Black-tailed godwits, Leighton Moss

Public transport routes and services change and are sometimes axed completely. I'll try to update any changes as soon as I find out about them. Where bus services have been cancelled or renamed I'll strike through the obsolete bus number to mark this change.

Tuesday 3 August 2021

Flixton

Long-tailed tit, Fly Ash Hill

After yesterday's perambulations I decided on a gentle wander round Flixton this afternoon. I walked down Carrington Lane from the station and popped my head over the parapet of Flixton Bridge in the hopes of seeing a wagtail or perhaps a dabchick on the river. I certainly didn't expect to see a dipper! It's definitely a sign of how clean the river's become these days. I'm pretty sure it was a young bird given the pale fringes to so many of its dark feathers.

Dipper, River Mersey

I'd barely gotten to the entrance onto Fly Ash Hill when I bumped into the first mixed tit flock of the afternoon, a large family of long-tailed tits with six or seven blue tits skittering round the bushes by the makeshift car park.

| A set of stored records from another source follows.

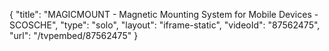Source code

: {
    "title": "MAGICMOUNT - Magnetic Mounting System for Mobile Devices - SCOSCHE",
    "type": "solo",
    "layout": "iframe-static",
    "videoId": "87562475",
    "url": "\/tvpembed\/87562475"
}
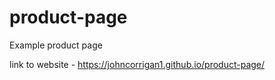 # product-page
Example product page

link to website - https://johncorrigan1.github.io/product-page/
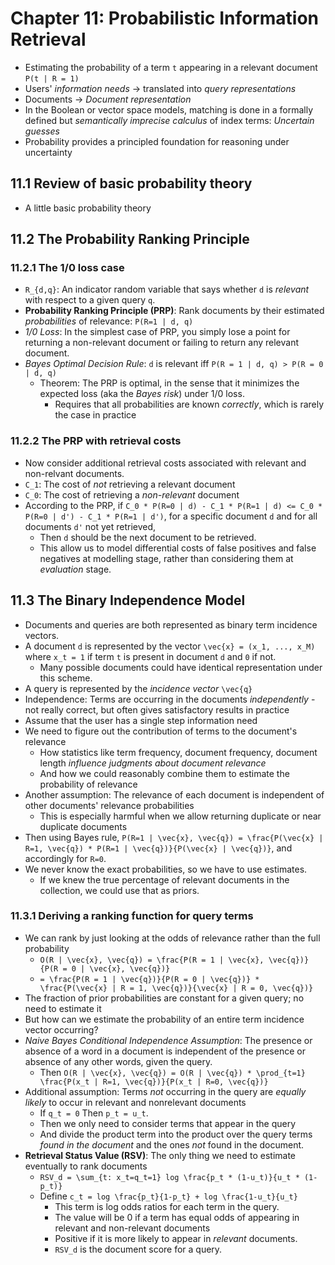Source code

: # Chapter 11: Probabilistic Information Retrieval

- Estimating the probability of a term `t` appearing in a relevant document `P(t | R = 1)`
- Users' *information needs* -> translated into *query representations*
- Documents -> *Document representation*
- In the Boolean or vector space models, matching is done in a formally defined but *semantically imprecise calculus* of index terms: *Uncertain guesses*
- Probability provides a principled foundation for reasoning under uncertainty

## 11.1 Review of basic probability theory

- A little basic probability theory

## 11.2 The Probability Ranking Principle

### 11.2.1 The 1/0 loss case

- `R_{d,q}`: An indicator random variable that says whether `d` is *relevant* with respect to a given query `q`.
- **Probability Ranking Principle (PRP)**: Rank documents by their estimated *probabilities* of relevance: `P(R=1 | d, q)`
- *1/0 Loss*: In the simplest case of PRP, you simply lose a point for returning a non-relevant document or failing to return any relevant document.
- *Bayes Optimal Decision Rule*: `d` is relevant iff `P(R = 1 | d, q) > P(R = 0 | d, q)`
    - Theorem: The PRP is optimal, in the sense that it minimizes the expected loss (aka the *Bayes risk*) under 1/0 loss.
        - Requires that all probabilities are known *correctly*, which is rarely the case in practice

### 11.2.2 The PRP with retrieval costs

- Now consider additional retrieval costs associated with relevant and non-relvant documents.
- `C_1`: The cost of *not* retrieving a relevant document
- `C_0`: The cost of retrieving a *non-relevant* document
- According to the PRP, if `C_0 * P(R=0 | d) - C_1 * P(R=1 | d) <= C_0 * P(R=0 | d') - C_1 * P(R=1 | d')`, for a specific document `d` and for all documents `d'` not yet retrieved,
    - Then `d` should be the next document to be retrieved.
    - This allow us to model differential costs of false positives and false negatives at modelling stage, rather than considering them at *evaluation* stage.

## 11.3 The Binary Independence Model

- Documents and queries are both represented as binary term incidence vectors.
- A document `d` is represented by the vector `\vec{x} = (x_1, ..., x_M)` where `x_t = 1` if term `t` is present in document `d` and `0` if not.
    - Many possible documents could have identical representation under this scheme.
- A query is represented by the *incidence vector* `\vec{q}`
- Independence: Terms are occurring in the documents *independently* - not really correct, but often gives satisfactory results in practice
- Assume that the user has a single step information need
- We need to figure out the contribution of terms to the document's relevance
    - How statistics like term frequency, document frequency, document length *influence judgments about document relevance*
    - And how we could reasonably combine them to estimate the probability of relevance
- Another assumption: The relevance of each document is independent of other documents' relevance probabilities
    - This is especially harmful when we allow returning duplicate or near duplicate documents
- Then using Bayes rule, `P(R=1 | \vec{x}, \vec{q}) = \frac{P(\vec{x} | R=1, \vec{q}) * P(R=1 | \vec{q})}{P(\vec{x} | \vec{q})}`, and accordingly for `R=0`.
- We never know the exact probabilities, so we have to use estimates.
    - If we knew the true percentage of relevant documents in the collection, we could use that as priors.

### 11.3.1 Deriving a ranking function for query terms

- We can rank by just looking at the odds of relevance rather than the full probability
    - `O(R | \vec{x}, \vec{q}) = \frac{P(R = 1 | \vec{x}, \vec{q})}{P(R = 0 | \vec{x}, \vec{q})}`
    - `= \frac{P(R = 1 | \vec{q})}{P(R = 0 | \vec{q})} * \frac{P(\vec{x} | R = 1, \vec{q})}{\vec{x} | R = 0, \vec{q})}`
- The fraction of prior probabilities are constant for a given query; no need to estimate it
- But how can we estimate the probability of an entire term incidence vector occurring?
- *Naive Bayes Conditional Independence Assumption*: The presence or absence of a word in a document is independent of the presence or absence of any other words, given the query.
    - Then `O(R | \vec{x}, \vec{q}) = O(R | \vec{q}) * \prod_{t=1} \frac{P(x_t | R=1, \vec{q})}{P(x_t | R=0, \vec{q})}`
- Additional assumption: Terms *not* occurring in the query are *equally likely* to occur in relevant and nonrelevant documents
    - If `q_t = 0` Then `p_t = u_t`.
    - Then we only need to consider terms that appear in the query
    - And divide the product term into the product over the query terms *found in the document* and the ones *not* found in the document.
- **Retrieval Status Value (RSV)**: The only thing we need to estimate eventually to rank documents
    - `RSV_d = \sum_{t: x_t=q_t=1} log \frac{p_t * (1-u_t)}{u_t * (1-p_t)}`
    - Define `c_t = log \frac{p_t}{1-p_t} + log \frac{1-u_t}{u_t}`
        - This term is log odds ratios for each term in the query.
        - The value will be 0 if a term has equal odds of appearing in relevant and non-relevant documents
        - Positive if it is more likely to appear in *relevant* documents.
        - `RSV_d` is the document score for a query.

There's been some tittivating of the place since my last visit. A new path has been drained and laid between here and the railway bridge, which is no bad thing but a bit disorienting. There's also been a bout of tree planting on the steep slope alongside the railway line. I'm probably on my own here but I don't altogether approve of this. If you're landscaping an area that's been ravaged by industry or a century of overgrazing then yes, plant away and the more the merrier. If it's an area that's already established as a natural habitat I don't see the point, given sixty years or so it'll become woodland on its own without anyone giving it the hurry-up.  I'm not convinced that a self-grown bramble patch that will naturally be succeeded by trees is any less carbon-friendly than strimming an area bare, bringing a load of nursery-grown wands on a truck and adding a machined wooden pole support and a manufactured cylinder of rabbit-proofing to each. And I do wish tree planting gangs didn't plant them in regularly-spaced serried rows like municipal garden bedding plants.

Anyway…

Fly Ash Hill

Squadrons of woodpigeons flew overhead, most heading towards the fields by the Ship Canal, a few heading back towards Carrington Road. Three buzzards wheeled overhead. One was a particularly noisy juvenile trying to induce a bit of aerial food-passing from the parent. Given that there was no food to pass the noise went on some time.

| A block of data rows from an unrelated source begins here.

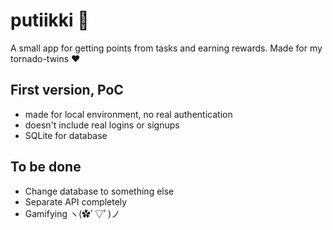 # putiikki 🛒

A small app for getting points from tasks and earning rewards. Made for my tornado-twins ♥

## First version, PoC

- made for local environment, no real authentication
- doesn't include real logins or signups
- SQLite for database

## To be done

- Change database to something else
- Separate API completely
- Gamifying ヽ(✿ﾟ▽ﾟ)ノ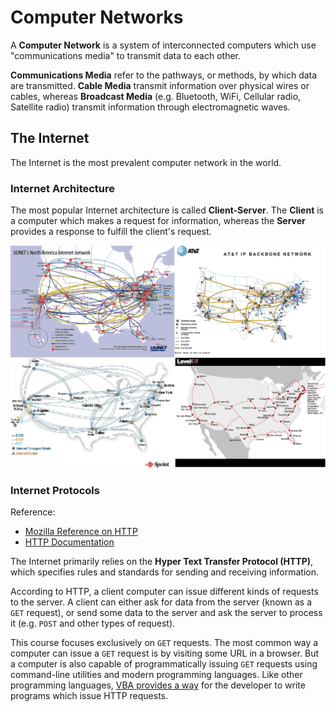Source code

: # Computer Networks

A **Computer Network** is a system of interconnected computers which use "communications media" to transmit data to each other.

**Communications Media** refer to the pathways, or methods, by which data are transmitted. **Cable Media** transmit information over physical wires or cables, whereas **Broadcast Media** (e.g. Bluetooth, WiFi, Cellular radio, Satellite radio) transmit information through electromagnetic waves.

## The Internet

The Internet is the most prevalent computer network in the world.

### Internet Architecture

The most popular Internet architecture is called **Client-Server**. The **Client** is a computer which makes a request for information, whereas the **Server** provides a response to fulfill the client's request.

![some maps of the internet backbone](/img/notes/information-systems/internet-backbone-2000.png)

### Internet Protocols

Reference:

  + [Mozilla Reference on HTTP](https://developer.mozilla.org/en-US/docs/Web/HTTP)
  + [HTTP Documentation](http://httpwg.org/specs/)

The Internet primarily relies on the **Hyper Text Transfer Protocol (HTTP)**, which specifies rules and standards for sending and receiving information.

According to HTTP, a client computer can issue different kinds of requests to the server. A client can either ask for data from the server (known as a `GET` request), or send some data to the server and ask the server to process it (e.g. `POST` and other types of request).

This course focuses exclusively on `GET` requests. The most common way a computer can issue a `GET` request is by visiting some URL in a browser. But a computer is also capable of programmatically issuing `GET` requests using command-line utilities and modern programming languages. Like other programming languages, [VBA provides a way](/notes/visual-basic/win-http-services.md) for the developer to write programs which issue HTTP requests.
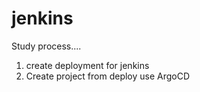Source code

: # jenkins
Study process....
1. create deployment for jenkins
2. Create project from  deploy use ArgoCD
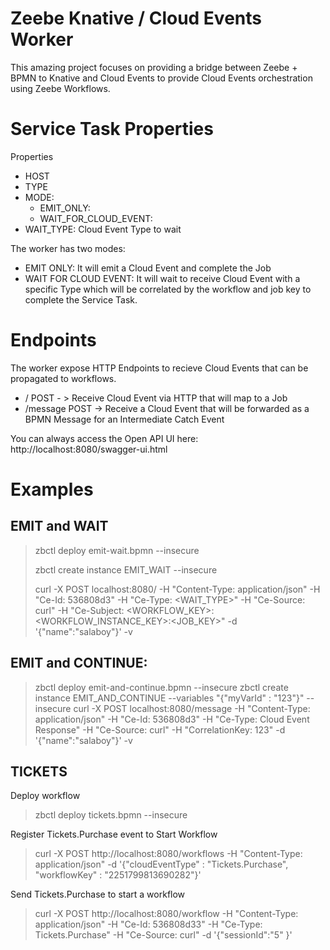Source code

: # Zeebe Knative / Cloud Events Worker

This amazing project focuses on providing a bridge between Zeebe + BPMN to Knative and Cloud Events to provide Cloud Events orchestration using Zeebe Workflows. 



# Service Task Properties

Properties
- HOST
- TYPE
- MODE: 
  - EMIT_ONLY: 
  - WAIT_FOR_CLOUD_EVENT: 
- WAIT_TYPE: Cloud Event Type to wait 

The worker has two modes:
- EMIT ONLY: It will emit a Cloud Event and complete the Job
- WAIT FOR CLOUD EVENT: It will wait to receive Cloud Event with a specific Type which will be correlated by the workflow and job key to complete the Service Task. 
 

# Endpoints

The worker expose HTTP Endpoints to recieve Cloud Events that can be propagated to workflows. 

- / POST - > Receive Cloud Event via HTTP that will map to a Job
- /message POST -> Receive a Cloud Event that will be forwarded as a BPMN Message for an Intermediate Catch Event 


You can always access the Open API UI here: http://localhost:8080/swagger-ui.html


# Examples

## EMIT and WAIT

> zbctl deploy emit-wait.bpmn --insecure
>
> zbctl create instance EMIT_WAIT  --insecure
>
> curl -X POST localhost:8080/ -H "Content-Type: application/json" -H "Ce-Id: 536808d3" -H "Ce-Type: <WAIT_TYPE>" -H "Ce-Source: curl" -H "Ce-Subject: <WORKFLOW_KEY>:<WORKFLOW_INSTANCE_KEY>:<JOB_KEY>"  -d '{"name":"salaboy"}'  -v
>

## EMIT and CONTINUE:
> zbctl deploy emit-and-continue.bpmn --insecure
> zbctl create instance EMIT_AND_CONTINUE --variables "{\"myVarId\" : \"123\"}" --insecure
>  curl -X POST localhost:8080/message -H "Content-Type: application/json" -H "Ce-Id: 536808d3" -H "Ce-Type: Cloud Event Response" -H "Ce-Source: curl" -H "CorrelationKey: 123" -d '{"name":"salaboy"}'  -v 


## TICKETS
Deploy workflow
> zbctl deploy tickets.bpmn --insecure

Register Tickets.Purchase event to Start Workflow
> curl -X POST http://localhost:8080/workflows -H "Content-Type: application/json" -d '{"cloudEventType" : "Tickets.Purchase", "workflowKey" : "2251799813690282"}'

Send Tickets.Purchase to start a workflow
> curl -X POST http://localhost:8080/workflow -H "Content-Type: application/json" -H "Ce-Id: 536808d33" -H "Ce-Type: Tickets.Purchase" -H "Ce-Source: curl" -d '{"sessionId":"5" }'
             

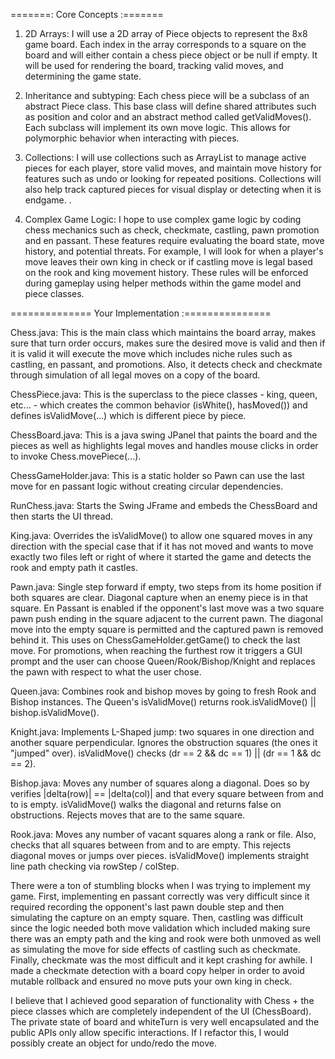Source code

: =======: Core Concepts :=======

  1. 2D Arrays: I will use a 2D array of Piece objects to represent the 8x8 game board. Each index in the array
  corresponds to a square on the board and will either contain a chess piece object or be null if empty. It will be
  used for rendering the board, tracking valid moves, and determining the game state.

  2. Inheritance and subtyping: Each chess piece will be a subclass of an abstract Piece class. This base class will
  define shared attributes such as position and color and an abstract method called getValidMoves().
  Each subclass will implement its own move logic. This allows for polymorphic behavior when interacting with pieces.

  3. Collections: I will use collections such as ArrayList to manage active pieces for each player, store valid moves,
  and maintain move history for features such as undo or looking for repeated positions. Collections will also help
  track captured pieces for visual display or detecting when it is endgame. .

  4. Complex Game Logic: I hope to use complex game logic by coding chess mechanics such as check, checkmate, castling,
  pawn promotion and en passant. These features require evaluating the board state, move history, and potential threats.
  For example, I will look for when a player's move leaves their own king in check or if castling move is legal based on
  the rook and king movement history. These rules will be enforced during gameplay using helper methods within the game
  model and piece classes.


============== Your Implementation :===============

Chess.java:
This is the main class which maintains the board array, makes sure that turn order occurs, makes sure the desired move
is valid and then if it is valid it will execute the move which includes niche rules such as castling, en passant, and
promotions. Also, it detects check and checkmate through simulation of all legal moves on a copy of the board.

ChessPiece.java:
This is the superclass to the piece classes - king, queen, etc... - which creates the common behavior (isWhite(),
hasMoved()) and defines isValidMove(...) which is different piece by piece.

ChessBoard.java:
This is a java swing JPanel that paints the board and the pieces as well as highlights legal moves and handles mouse
clicks in order to invoke Chess.movePiece(...).

ChessGameHolder.java:
This is a static holder so Pawn can use the last move for en passant logic without creating circular dependencies.

RunChess.java:
Starts the Swing JFrame and embeds the ChessBoard and then starts the UI thread.

King.java:
Overrides the isValidMove() to allow one squared moves in any direction with the special case that if it has not moved
and wants to move exactly two files left or right of where it started the game and detects the rook and empty path it
castles.

Pawn.java:
Single step forward if empty, two steps from its home position if both squares are clear. Diagonal capture when an enemy
piece is in that square. En Passant is enabled if the opponent's last move was a two square pawn push ending in the
square adjacent to the current pawn. The diagonal move into the empty square is permitted and the captured pawn is
removed behind it. This uses on ChessGameHolder.getGame() to check the last move. For promotions, when reaching the
furthest row it triggers a GUI prompt and the user can choose Queen/Rook/Bishop/Knight and replaces the pawn with
respect to what the user chose.

Queen.java:
Combines rook and bishop moves by going to fresh Rook and Bishop instances. The Queen's isValidMove() returns
rook.isValidMove() || bishop.isValidMove().

Knight.java:
Implements L-Shaped jump: two squares in one direction and another square perpendicular. Ignores the obstruction
squares (the ones it "jumped" over). isValidMove() checks (dr == 2 && dc == 1) || (dr == 1 && dc == 2).

Bishop.java:
Moves any number of squares along a diagonal. Does so by verifies |delta(row)| == |delta(col)| and that every square
between from and to is empty. isValidMove() walks the diagonal and returns false on obstructions. Rejects moves that
are to the same square.

Rook.java:
Moves any number of vacant squares along a rank or file. Also, checks that all squares between from and to are empty.
This rejects diagonal moves or jumps over pieces. isValidMove() implements straight line path checking via
rowStep / colStep.

There were a ton of stumbling blocks when I was trying to implement my game. First, implementing en passant
correctly was very difficult since it required recording the opponent's last pawn double step and then simulating
the capture on an empty square. Then, castling was difficult since the logic needed both move validation which included
making sure there was an empty path and the king and rook were both unmoved as well as simulating the move for side
effects of castling such as checkmate. Finally, checkmate was the most difficult and it kept crashing for awhile. I
made a checkmate detection with a board copy helper in order to avoid mutable rollback and ensured no move puts your
own king in check.

I believe that I achieved good separation of functionality with Chess + the piece classes which are completely
independent of the UI (ChessBoard). The private state of board and whiteTurn is very well encapsulated and the public
APIs only allow specific interactions. If I refactor this, I would possibly create an object for undo/redo the move.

Gatekeepers, meadow browns and large whites fluttered round in the long grass and my first small blue of the year was sharing a bunch of ragwort flowers with a couple of honey bees. Good to see some dragonflies about. A few common darters flew low while a common hawker buzzed round at head height. I'll admit to having had to look up the female black-tailed skimmer that patrolled the hawthorn bushes. 

Another mixed tit flock, including great tits and a chiffchaff this time, fossicked around in the willows and poplars by the railway. While I was trying to keep track of them a male bullfinch silently crept into the tree by my side and started feeding on the buds on the twigs just over my head. 

Moorhen, Dutton's Pond

I passed under the railway and had a nosy round Dutton's Pond. It was fairly quiet, the mallards and coots loafing by the side and the moorhens managing not to squabble in the waterlilies. A few more common hawkers patrolled the fringes.

Dutton's Pond

I walked down the path by the railway to Jack's Lane. A mixed tit flock in the willows near Dutton's Pond included blue tits and great tits and a bird which sounded almost but not quite like a willow tit and which actually turned out to be another great tit. I actually found a real willow tit in willow scrub in a ditch at the bottom of the railway embankment. I wouldn't have spotted it had it not been disturbed by a party of great tits that bounced past.

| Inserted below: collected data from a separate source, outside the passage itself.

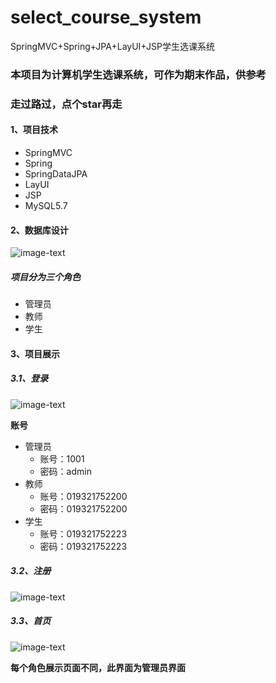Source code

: # select_course_system



SpringMVC+Spring+JPA+LayUI+JSP学生选课系统

### 本项目为计算机学生选课系统，可作为期末作品，供参考 

### 走过路过，点个star再走

#### 1、项目技术

- SpringMVC
- Spring
- SpringDataJPA
- LayUI
- JSP
- MySQL5.7

#### 2、数据库设计

![image-text](https://github.com/yyuguang/select_course_system/blob/master/image-text/images/sql.png)



##### 项目分为三个角色

-	管理员
-	教师
-	学生

#### 3、项目展示
##### 3.1、登录

![image-text](https://github.com/yyuguang/select_course_system/blob/master/image-text/images/login.png)

**账号**
- 管理员	
  - 账号：1001
  - 密码：admin
- 教师
  - 账号：019321752200
  - 密码：019321752200
- 学生
  - 账号：019321752223
  - 密码：019321752223

##### 3.2、注册

![image-text](https://github.com/yyuguang/select_course_system/blob/master/image-text/images/register.png)

##### 3.3、首页

![image-text](https://github.com/yyuguang/select_course_system/blob/master/image-text/images/admin_index.png)

**每个角色展示页面不同，此界面为管理员界面**
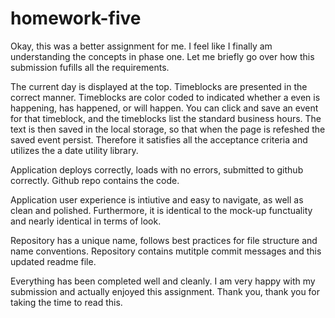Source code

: # homework-five
Okay, this was a better assignment for me. I feel like I finally am understanding the concepts in phase one. Let me briefly go over how this submission fufills all the  requirements.

The current day is displayed at the top. Timeblocks are presented in the correct manner. Timeblocks are color coded to indicated whether a even is happening, has happened, or will happen. You can click and save an event for that timeblock, and the timeblocks list the standard business hours. The text is then saved in the local storage, so that when the page is refeshed the saved event persist. Therefore it satisfies all the acceptance criteria and utilizes the a date utility library.

Application deploys correctly, loads with no errors, submitted to github correctly. Github repo contains the code.

Application user experience is intiutive and easy to navigate, as well as clean and polished. Furthermore, it is identical to the mock-up functuality and nearly identical in terms of look.

Repository has a unique name, follows best practices for file structure and name conventions. Repository contains mutitple commit messages and this updated readme file.

Everything has been completed well and cleanly. I am very happy with my submission and actually enjoyed this assignment. Thank you, thank you for taking the time to read this.

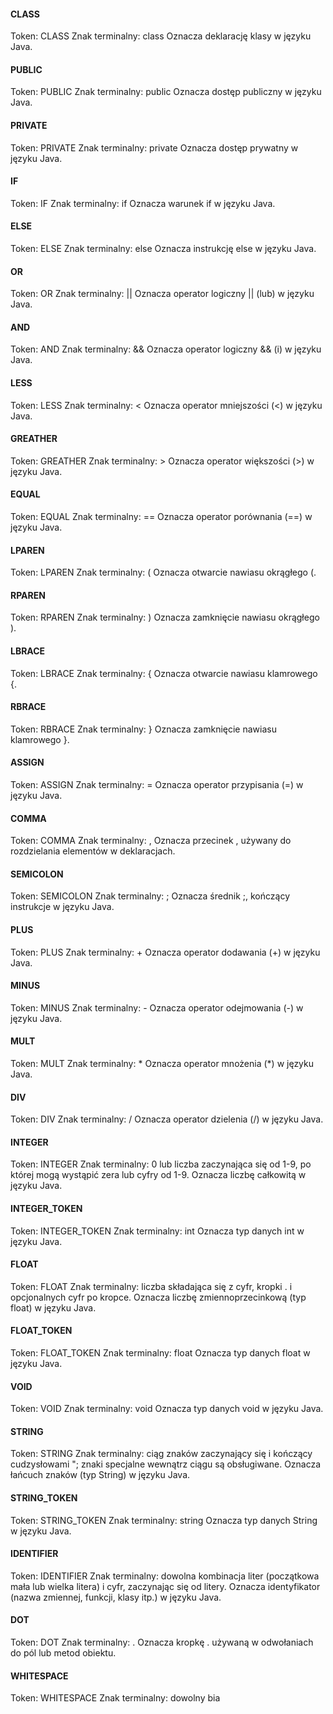 #### CLASS
Token: CLASS
Znak terminalny: class
Oznacza deklarację klasy w języku Java.

#### PUBLIC
Token: PUBLIC
Znak terminalny: public
Oznacza dostęp publiczny w języku Java.

#### PRIVATE
Token: PRIVATE
Znak terminalny: private
Oznacza dostęp prywatny w języku Java.

#### IF
Token: IF
Znak terminalny: if
Oznacza warunek if w języku Java.

#### ELSE
Token: ELSE
Znak terminalny: else
Oznacza instrukcję else w języku Java.

#### OR
Token: OR
Znak terminalny: ||
Oznacza operator logiczny || (lub) w języku Java.

#### AND
Token: AND
Znak terminalny: &&
Oznacza operator logiczny && (i) w języku Java.

#### LESS
Token: LESS
Znak terminalny: <
Oznacza operator mniejszości (<) w języku Java.

#### GREATHER
Token: GREATHER
Znak terminalny: >
Oznacza operator większości (>) w języku Java.

#### EQUAL
Token: EQUAL
Znak terminalny: ==
Oznacza operator porównania (==) w języku Java.

#### LPAREN
Token: LPAREN
Znak terminalny: (
Oznacza otwarcie nawiasu okrągłego (.

#### RPAREN
Token: RPAREN
Znak terminalny: )
Oznacza zamknięcie nawiasu okrągłego ).

#### LBRACE
Token: LBRACE
Znak terminalny: {
Oznacza otwarcie nawiasu klamrowego {.

#### RBRACE
Token: RBRACE
Znak terminalny: }
Oznacza zamknięcie nawiasu klamrowego }.

#### ASSIGN
Token: ASSIGN
Znak terminalny: =
Oznacza operator przypisania (=) w języku Java.

#### COMMA
Token: COMMA
Znak terminalny: ,
Oznacza przecinek , używany do rozdzielania elementów w deklaracjach.

#### SEMICOLON
Token: SEMICOLON
Znak terminalny: ;
Oznacza średnik ;, kończący instrukcje w języku Java.

#### PLUS
Token: PLUS
Znak terminalny: +
Oznacza operator dodawania (+) w języku Java.

#### MINUS
Token: MINUS
Znak terminalny: -
Oznacza operator odejmowania (-) w języku Java.

#### MULT
Token: MULT
Znak terminalny: *
Oznacza operator mnożenia (*) w języku Java.

#### DIV
Token: DIV
Znak terminalny: /
Oznacza operator dzielenia (/) w języku Java.

#### INTEGER
Token: INTEGER
Znak terminalny: 0 lub liczba zaczynająca się od 1-9, po której mogą wystąpić zera lub cyfry od 1-9.
Oznacza liczbę całkowitą w języku Java.

#### INTEGER_TOKEN
Token: INTEGER_TOKEN
Znak terminalny: int
Oznacza typ danych int w języku Java.

#### FLOAT
Token: FLOAT
Znak terminalny: liczba składająca się z cyfr, kropki . i opcjonalnych cyfr po kropce.
Oznacza liczbę zmiennoprzecinkową (typ float) w języku Java.

#### FLOAT_TOKEN
Token: FLOAT_TOKEN
Znak terminalny: float
Oznacza typ danych float w języku Java.

#### VOID
Token: VOID
Znak terminalny: void
Oznacza typ danych void w języku Java.

#### STRING
Token: STRING
Znak terminalny: ciąg znaków zaczynający się i kończący cudzysłowami "; znaki specjalne wewnątrz ciągu są obsługiwane.
Oznacza łańcuch znaków (typ String) w języku Java.

#### STRING_TOKEN
Token: STRING_TOKEN
Znak terminalny: string
Oznacza typ danych String w języku Java.

#### IDENTIFIER
Token: IDENTIFIER
Znak terminalny: dowolna kombinacja liter (początkowa mała lub wielka litera) i cyfr, zaczynając się od litery.
Oznacza identyfikator (nazwa zmiennej, funkcji, klasy itp.) w języku Java.

#### DOT
Token: DOT
Znak terminalny: .
Oznacza kropkę . używaną w odwołaniach do pól lub metod obiektu.

#### WHITESPACE
Token: WHITESPACE
Znak terminalny: dowolny bia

Jack Lane local nature reserve

I walked through Jack Lane nature reserve by the reedbed path. Another buzzard rose from the reedbeds to a chorus of scolding reed warblers. They were as happy to see me there, too: every time I looked round I'd see one of them peering suspiciously at me through the reeds. I could hear a sedge warbler and a water rail but had no luck seeing either. I added a couple of brown hawkers to the day's dragonfly tally.

I carried on down Jack Lane and on to Irlam Road for the bus. I had a bit of shopping to do, the spadgers have cleaned me out completely.